Companies struggle to get value from AI because their data is fragmented across different systems (ERP, CRM, finance) with poor integrity. The primary challenge isn't the AI models themselves, but integrating these disparate data sets into a unified platform that agents can act upon.

Before building sophisticated AI models, Personio invested heavily in data hygiene. They deduped their Salesforce instance, where one-third of data were duplicates, and spent months cleaning their prospect database. This foundational work is essential for making subsequent AI initiatives accurate and effective.

Many companies fail with AI prospecting because their outputs are generic. The key to success isn't the AI tool but the quality of the data fed into it and relentless prompt iteration.

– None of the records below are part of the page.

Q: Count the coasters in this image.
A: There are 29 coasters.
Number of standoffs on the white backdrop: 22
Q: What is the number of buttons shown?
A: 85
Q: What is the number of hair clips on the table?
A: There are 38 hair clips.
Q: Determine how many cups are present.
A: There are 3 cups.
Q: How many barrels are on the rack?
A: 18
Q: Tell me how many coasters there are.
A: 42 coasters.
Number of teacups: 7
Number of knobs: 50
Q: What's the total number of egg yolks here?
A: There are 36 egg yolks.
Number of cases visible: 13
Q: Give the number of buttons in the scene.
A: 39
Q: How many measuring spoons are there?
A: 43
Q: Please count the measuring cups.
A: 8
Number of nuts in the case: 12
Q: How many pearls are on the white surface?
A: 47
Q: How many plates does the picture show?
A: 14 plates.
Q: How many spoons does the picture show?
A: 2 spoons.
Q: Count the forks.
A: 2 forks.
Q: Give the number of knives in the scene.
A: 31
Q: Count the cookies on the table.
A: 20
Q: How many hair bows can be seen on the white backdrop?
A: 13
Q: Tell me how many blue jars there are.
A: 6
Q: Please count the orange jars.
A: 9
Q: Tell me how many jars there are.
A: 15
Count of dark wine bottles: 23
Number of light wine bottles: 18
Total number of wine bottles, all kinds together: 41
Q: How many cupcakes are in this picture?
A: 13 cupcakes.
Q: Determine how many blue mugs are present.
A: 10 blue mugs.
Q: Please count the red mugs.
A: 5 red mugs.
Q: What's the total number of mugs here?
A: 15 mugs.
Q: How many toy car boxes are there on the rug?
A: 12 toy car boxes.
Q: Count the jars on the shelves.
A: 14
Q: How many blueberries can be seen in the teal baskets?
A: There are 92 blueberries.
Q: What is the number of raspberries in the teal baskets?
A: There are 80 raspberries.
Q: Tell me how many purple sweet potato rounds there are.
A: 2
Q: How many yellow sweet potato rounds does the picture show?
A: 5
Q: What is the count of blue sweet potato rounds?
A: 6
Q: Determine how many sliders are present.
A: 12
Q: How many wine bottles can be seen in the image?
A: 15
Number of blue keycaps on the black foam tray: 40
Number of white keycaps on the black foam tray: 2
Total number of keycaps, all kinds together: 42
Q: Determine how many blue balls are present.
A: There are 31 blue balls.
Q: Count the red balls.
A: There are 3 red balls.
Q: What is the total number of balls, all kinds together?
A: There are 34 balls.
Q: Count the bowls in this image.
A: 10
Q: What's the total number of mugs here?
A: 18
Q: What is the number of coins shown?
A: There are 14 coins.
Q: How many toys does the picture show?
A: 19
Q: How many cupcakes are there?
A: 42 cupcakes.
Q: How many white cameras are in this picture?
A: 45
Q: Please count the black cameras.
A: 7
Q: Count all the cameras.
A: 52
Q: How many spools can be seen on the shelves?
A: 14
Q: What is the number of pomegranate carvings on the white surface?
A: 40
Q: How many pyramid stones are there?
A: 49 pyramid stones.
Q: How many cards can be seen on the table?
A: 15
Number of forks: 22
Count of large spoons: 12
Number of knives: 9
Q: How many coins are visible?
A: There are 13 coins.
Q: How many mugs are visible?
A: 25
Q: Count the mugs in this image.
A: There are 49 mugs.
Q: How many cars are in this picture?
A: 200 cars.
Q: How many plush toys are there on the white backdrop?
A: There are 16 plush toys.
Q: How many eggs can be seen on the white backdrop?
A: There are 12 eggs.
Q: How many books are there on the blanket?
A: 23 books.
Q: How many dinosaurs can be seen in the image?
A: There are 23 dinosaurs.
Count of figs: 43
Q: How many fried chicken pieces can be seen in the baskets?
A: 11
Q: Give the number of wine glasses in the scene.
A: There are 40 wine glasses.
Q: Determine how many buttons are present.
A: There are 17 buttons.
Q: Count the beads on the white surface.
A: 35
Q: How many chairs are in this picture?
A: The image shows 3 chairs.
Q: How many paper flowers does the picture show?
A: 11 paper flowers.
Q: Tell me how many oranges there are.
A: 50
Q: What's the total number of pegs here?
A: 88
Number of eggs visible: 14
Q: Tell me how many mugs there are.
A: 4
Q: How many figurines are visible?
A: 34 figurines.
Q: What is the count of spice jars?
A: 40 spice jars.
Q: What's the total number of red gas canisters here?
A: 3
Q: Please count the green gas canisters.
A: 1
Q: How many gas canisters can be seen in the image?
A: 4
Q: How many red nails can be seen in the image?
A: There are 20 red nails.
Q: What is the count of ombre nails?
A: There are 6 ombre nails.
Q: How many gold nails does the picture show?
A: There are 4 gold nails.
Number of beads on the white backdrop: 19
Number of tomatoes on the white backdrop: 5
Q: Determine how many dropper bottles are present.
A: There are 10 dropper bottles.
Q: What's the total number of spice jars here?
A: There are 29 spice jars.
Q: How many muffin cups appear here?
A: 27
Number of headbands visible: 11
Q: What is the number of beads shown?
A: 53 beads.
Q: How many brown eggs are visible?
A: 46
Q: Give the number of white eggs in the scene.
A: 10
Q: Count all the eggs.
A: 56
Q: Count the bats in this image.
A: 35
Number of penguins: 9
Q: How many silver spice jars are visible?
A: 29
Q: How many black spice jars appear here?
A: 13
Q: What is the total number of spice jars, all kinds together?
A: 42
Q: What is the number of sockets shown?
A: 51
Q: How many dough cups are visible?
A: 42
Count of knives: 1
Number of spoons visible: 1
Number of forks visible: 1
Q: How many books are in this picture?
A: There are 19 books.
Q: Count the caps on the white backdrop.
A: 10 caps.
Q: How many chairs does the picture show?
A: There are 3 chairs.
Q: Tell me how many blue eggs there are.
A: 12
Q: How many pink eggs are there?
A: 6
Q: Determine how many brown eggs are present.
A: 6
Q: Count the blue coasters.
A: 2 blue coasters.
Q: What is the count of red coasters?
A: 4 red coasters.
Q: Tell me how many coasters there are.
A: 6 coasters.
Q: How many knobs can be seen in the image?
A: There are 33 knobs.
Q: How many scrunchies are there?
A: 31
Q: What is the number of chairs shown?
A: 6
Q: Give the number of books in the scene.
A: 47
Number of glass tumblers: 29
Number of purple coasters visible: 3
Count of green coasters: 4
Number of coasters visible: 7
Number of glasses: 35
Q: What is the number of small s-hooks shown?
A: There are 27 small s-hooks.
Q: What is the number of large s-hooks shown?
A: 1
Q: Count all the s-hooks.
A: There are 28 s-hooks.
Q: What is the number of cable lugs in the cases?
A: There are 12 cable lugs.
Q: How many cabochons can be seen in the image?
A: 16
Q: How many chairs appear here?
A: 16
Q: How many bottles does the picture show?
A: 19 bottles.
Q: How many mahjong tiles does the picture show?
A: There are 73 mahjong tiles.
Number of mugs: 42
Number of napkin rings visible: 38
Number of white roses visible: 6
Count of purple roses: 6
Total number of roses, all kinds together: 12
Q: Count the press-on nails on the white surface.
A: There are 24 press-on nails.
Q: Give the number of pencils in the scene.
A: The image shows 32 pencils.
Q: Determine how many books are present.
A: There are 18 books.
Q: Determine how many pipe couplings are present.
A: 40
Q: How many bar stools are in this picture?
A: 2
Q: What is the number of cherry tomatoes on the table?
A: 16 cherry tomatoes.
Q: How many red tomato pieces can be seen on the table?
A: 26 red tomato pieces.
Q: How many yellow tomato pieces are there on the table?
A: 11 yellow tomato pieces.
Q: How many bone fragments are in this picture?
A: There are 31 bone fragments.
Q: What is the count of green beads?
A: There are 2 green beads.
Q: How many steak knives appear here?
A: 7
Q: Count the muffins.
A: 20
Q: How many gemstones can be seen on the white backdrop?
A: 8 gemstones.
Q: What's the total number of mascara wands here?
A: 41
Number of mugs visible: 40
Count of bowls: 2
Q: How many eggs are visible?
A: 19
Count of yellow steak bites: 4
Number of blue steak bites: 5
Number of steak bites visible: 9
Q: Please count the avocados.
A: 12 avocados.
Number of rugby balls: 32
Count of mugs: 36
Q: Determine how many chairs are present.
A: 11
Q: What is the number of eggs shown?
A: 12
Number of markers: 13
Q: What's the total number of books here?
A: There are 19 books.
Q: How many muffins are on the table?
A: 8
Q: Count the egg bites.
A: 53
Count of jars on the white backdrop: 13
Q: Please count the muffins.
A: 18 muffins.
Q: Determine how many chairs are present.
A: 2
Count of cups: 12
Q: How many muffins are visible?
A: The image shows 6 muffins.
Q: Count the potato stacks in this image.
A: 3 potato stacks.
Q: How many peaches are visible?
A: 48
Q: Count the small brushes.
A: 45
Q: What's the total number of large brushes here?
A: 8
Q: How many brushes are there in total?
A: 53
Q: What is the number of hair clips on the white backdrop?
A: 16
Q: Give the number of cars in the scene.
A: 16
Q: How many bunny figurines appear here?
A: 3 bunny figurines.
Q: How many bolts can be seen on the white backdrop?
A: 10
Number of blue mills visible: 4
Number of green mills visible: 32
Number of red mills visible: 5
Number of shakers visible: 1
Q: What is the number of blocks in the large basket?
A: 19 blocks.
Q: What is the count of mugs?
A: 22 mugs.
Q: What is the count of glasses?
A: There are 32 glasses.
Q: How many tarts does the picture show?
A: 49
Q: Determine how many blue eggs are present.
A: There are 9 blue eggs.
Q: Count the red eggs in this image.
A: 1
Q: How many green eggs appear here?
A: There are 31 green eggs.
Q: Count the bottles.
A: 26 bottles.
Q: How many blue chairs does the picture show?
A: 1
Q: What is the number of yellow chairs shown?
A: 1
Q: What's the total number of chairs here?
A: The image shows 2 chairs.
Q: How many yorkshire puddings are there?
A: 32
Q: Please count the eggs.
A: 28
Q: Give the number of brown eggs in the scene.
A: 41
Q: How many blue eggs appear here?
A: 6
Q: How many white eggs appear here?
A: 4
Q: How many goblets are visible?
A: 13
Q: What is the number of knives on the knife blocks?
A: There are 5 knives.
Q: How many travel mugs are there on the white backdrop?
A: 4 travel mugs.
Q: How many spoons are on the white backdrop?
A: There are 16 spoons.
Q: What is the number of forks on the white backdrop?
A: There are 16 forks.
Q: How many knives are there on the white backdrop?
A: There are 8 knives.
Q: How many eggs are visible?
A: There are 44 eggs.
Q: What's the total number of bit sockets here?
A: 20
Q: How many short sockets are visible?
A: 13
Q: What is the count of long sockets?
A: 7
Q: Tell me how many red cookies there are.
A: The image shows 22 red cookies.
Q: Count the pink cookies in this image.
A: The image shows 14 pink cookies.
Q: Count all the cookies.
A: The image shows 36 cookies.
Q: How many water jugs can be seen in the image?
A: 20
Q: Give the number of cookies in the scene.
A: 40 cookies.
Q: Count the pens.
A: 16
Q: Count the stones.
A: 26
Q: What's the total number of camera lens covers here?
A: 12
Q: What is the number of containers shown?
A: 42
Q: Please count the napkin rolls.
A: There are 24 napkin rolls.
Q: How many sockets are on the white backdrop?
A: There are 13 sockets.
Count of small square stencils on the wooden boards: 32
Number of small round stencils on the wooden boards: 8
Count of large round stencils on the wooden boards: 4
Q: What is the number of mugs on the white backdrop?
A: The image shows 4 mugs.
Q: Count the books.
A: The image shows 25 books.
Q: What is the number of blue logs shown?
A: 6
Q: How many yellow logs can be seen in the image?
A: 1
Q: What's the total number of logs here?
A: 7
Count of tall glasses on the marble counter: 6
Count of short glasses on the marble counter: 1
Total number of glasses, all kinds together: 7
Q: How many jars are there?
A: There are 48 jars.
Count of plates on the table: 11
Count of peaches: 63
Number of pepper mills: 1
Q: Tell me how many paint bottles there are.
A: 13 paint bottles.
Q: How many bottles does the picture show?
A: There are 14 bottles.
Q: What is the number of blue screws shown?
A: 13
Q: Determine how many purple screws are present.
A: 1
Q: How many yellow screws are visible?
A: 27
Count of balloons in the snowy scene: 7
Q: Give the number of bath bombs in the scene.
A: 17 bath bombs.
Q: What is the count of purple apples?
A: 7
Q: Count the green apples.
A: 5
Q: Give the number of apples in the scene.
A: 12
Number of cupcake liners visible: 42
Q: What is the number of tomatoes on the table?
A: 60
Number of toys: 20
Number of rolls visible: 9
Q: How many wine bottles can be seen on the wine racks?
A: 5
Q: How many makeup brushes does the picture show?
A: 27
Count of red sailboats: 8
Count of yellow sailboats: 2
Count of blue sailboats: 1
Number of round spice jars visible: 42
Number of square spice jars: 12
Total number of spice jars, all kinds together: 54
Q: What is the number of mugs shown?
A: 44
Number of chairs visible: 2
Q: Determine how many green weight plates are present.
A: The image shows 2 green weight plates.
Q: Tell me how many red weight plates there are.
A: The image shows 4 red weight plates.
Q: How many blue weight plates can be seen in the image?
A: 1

It took the speakers six months—not six weeks—to outperform traditional methods, highlighting the need for patience and deep customization with sales team feedback.

At Zimit, the CEO halted lead generation upon finding one inaccurate contact in the CRM. He argued that flawed data renders all subsequent marketing and sales efforts useless, making data quality the top priority over short-term metrics like MQLs.

Before launching any AI-driven outreach, focus on foundational data hygiene. This includes deduplicating accounts and contacts, clearly classifying records (customer, prospect, partner), and ensuring leads are correctly associated with parent accounts. AI rushes its work and cannot navigate these basic data flaws.

Leading agentic sales tools are so focused on successful deployments that they turn away paying customers if their existing data isn't rich enough. This protects their model's efficacy and avoids wasting implementation resources on deployments that are likely to fail and churn.